|By Adelie (Adelie) on Monday, November 22, 2004 - 09:06 pm: Edit|
Many years ago, someone served a sweet potato dish at Thanksgiving that had a thick glaze made of apricot jam and bourbon over the top. She refused to share the recipe, and I spent many frustrated hours in the kitchen trying to replicate it, to no avail.
Does anyone have any suggestions for how to make this so the glaze thickens and stays on the potatoes, instead of puddling at the bottom of the baking pan? I'm not married to THAT particular recipe, but want one with that characteristic.
Mille grazie, and my Thanksgiving guests thank you, too!
|By Jonesg (Jonesg) on Tuesday, November 23, 2004 - 05:06 am: Edit|
Just dissolve some corn starch in cold water , try 1/4 cup starch in half cup of water, look for a thin mud consistency, work all the lumps out. Stir into the apricot , bring to a boil , the cloudiness of the cornstarch will turn clear, its done, add the bourbon. I would omit the bourbon and use apricot brandy but that's my taste.
You can make a better dish using arrowroot but it costs more, it stays smoother than corn starch.
|By Adelie (Adelie) on Tuesday, November 23, 2004 - 09:54 am: Edit|
OK, I'll try that. I've used arrowroot in the past, but usually less of it than I would of cornstarch. Is there a reliable ratio of arrowroot:cornstarch that I should go by? Like if I'd use 1/4 c. cornstarch, use x/x of arrowroot instead?

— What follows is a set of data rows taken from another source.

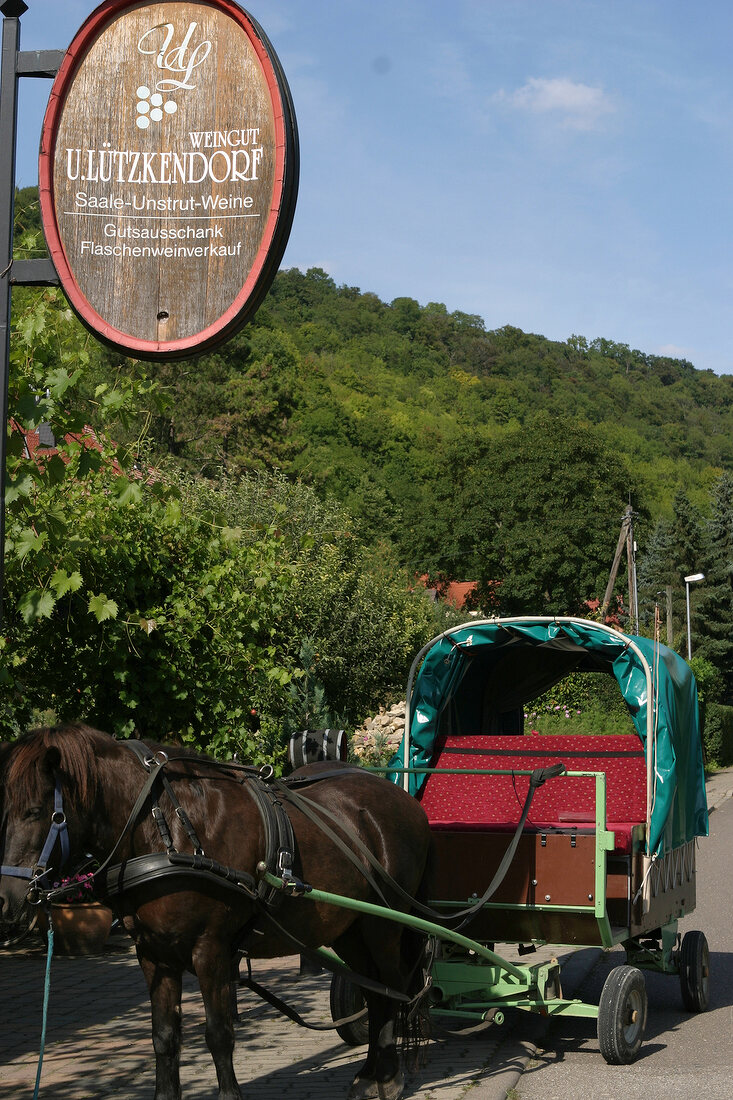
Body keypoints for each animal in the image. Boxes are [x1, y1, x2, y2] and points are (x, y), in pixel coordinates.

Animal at [0, 726, 431, 1095]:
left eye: (39, 811)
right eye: (6, 811)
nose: (5, 899)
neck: (167, 829)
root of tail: (406, 802)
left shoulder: (211, 949)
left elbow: (219, 1034)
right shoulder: (154, 954)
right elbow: (164, 1037)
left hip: (383, 924)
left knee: (390, 990)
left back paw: (387, 1077)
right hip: (349, 930)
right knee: (372, 990)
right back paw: (369, 1073)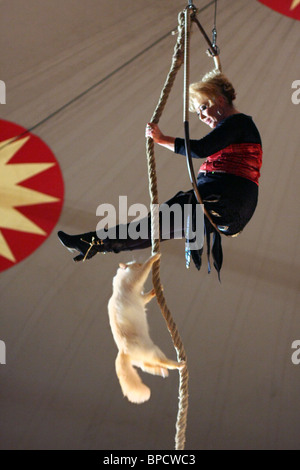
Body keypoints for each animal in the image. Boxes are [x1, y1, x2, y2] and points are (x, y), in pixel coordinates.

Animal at [108, 253, 183, 404]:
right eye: (136, 265)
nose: (139, 263)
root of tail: (123, 352)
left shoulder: (141, 298)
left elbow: (147, 296)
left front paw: (155, 290)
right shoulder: (136, 280)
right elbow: (146, 269)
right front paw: (155, 257)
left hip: (144, 360)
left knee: (150, 367)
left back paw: (163, 372)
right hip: (154, 351)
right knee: (163, 362)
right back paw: (179, 365)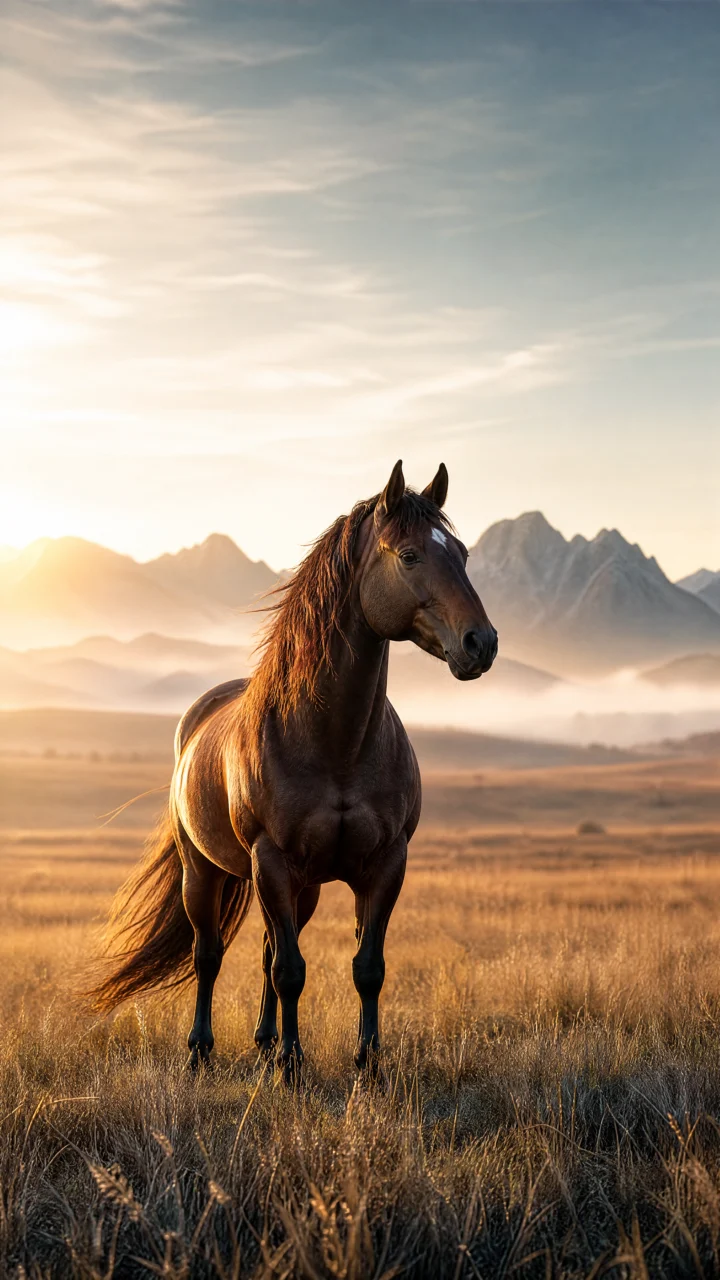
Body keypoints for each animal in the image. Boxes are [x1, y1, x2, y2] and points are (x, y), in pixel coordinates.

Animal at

Also, at what point in the baking would you put on the glaze? Will this mixture break down if it bakes too long, or can I put it on at the beginning?
|By Cheftim (Cheftim) on Tuesday, November 23, 2004 - 02:45 pm: Edit|
Why not just melt some apricot jelly and add some burbon? I've used apricot jelly as a glaze on pastries and it works woderfully.
|By Adelie (Adelie) on Tuesday, November 23, 2004 - 04:25 pm: Edit|
That was my first attempt, but the heat of the oven made it melt into a thin little puddle at the bottom of the dish. So I'm looking for a way to ensure that it stays thick and glazey ON the potato slices. (I do cook them first, and then put them in a buttered Pyrex, glaze, and bake with a sprinkle of almond slivers for about half an hour, to get everything nice and thickly glazed. Except that it's never worked out that way!)
|By Cheftim (Cheftim) on Tuesday, November 23, 2004 - 07:32 pm: Edit|
When pastries are glazed the glaze is brushed on after they are baked sometimes when they are still warm.
|By Adelie (Adelie) on Tuesday, November 23, 2004 - 08:07 pm: Edit|
Yes, that's how I do pastry glazes, too, but I like savories to absorb a bit, so usually put it on before taking it out of the oven or saucepan, like glazed carrots. But with a glaze that's mostly sugar, like apricot jam, I guess that's not possible...
|By Tortesrus (Tortesrus) on Tuesday, November 23, 2004 - 08:35 pm: Edit|
If you use clear jel instead of regular cornstarch it won't break down with heat. It's acid, heat, and freeze stable- I've used it to thicken items with alcohol in it too. It's a modified cornstarch that was originally created to thicken commercial apple pie filling.
(make sure that you don't buy the instant version-it siezes up like melted chocolate the minute water touches it)
|By Adelie (Adelie) on Wednesday, November 24, 2004 - 01:59 am: Edit|
That sounds ideal. Is it available for non-pros like me in consumer markets? What is it called?
|By Tortesrus (Tortesrus) on Wednesday, November 24, 2004 - 12:22 pm: Edit|
I know that you can order it from Country Kitchens on the internet- the trade name is Clear Jel, 1# is $2.30, they offer the regular and the instant-so you need to specify. You might check specialty food shops in your area too.
|By Chefspike (Chefspike) on Thursday, November 25, 2004 - 01:30 am: Edit|
just go to any bake shop that makes pies, they will give/sell you some.
you'll need about 6 oz.
have them put it in a clear plastic bag and drive home with it on the front seat of your car.
good luck, let us know how that turned out.
|By Adelie (Adelie) on Thursday, November 25, 2004 - 11:48 am: Edit|
OK, I'll keep you posted, AFTER our big move. I found a source on the 'net, too; I think it's Barry Farms or something like that.
Happy turkey to everyone; I hope you all get to spend the day with your families (wishful thinking?)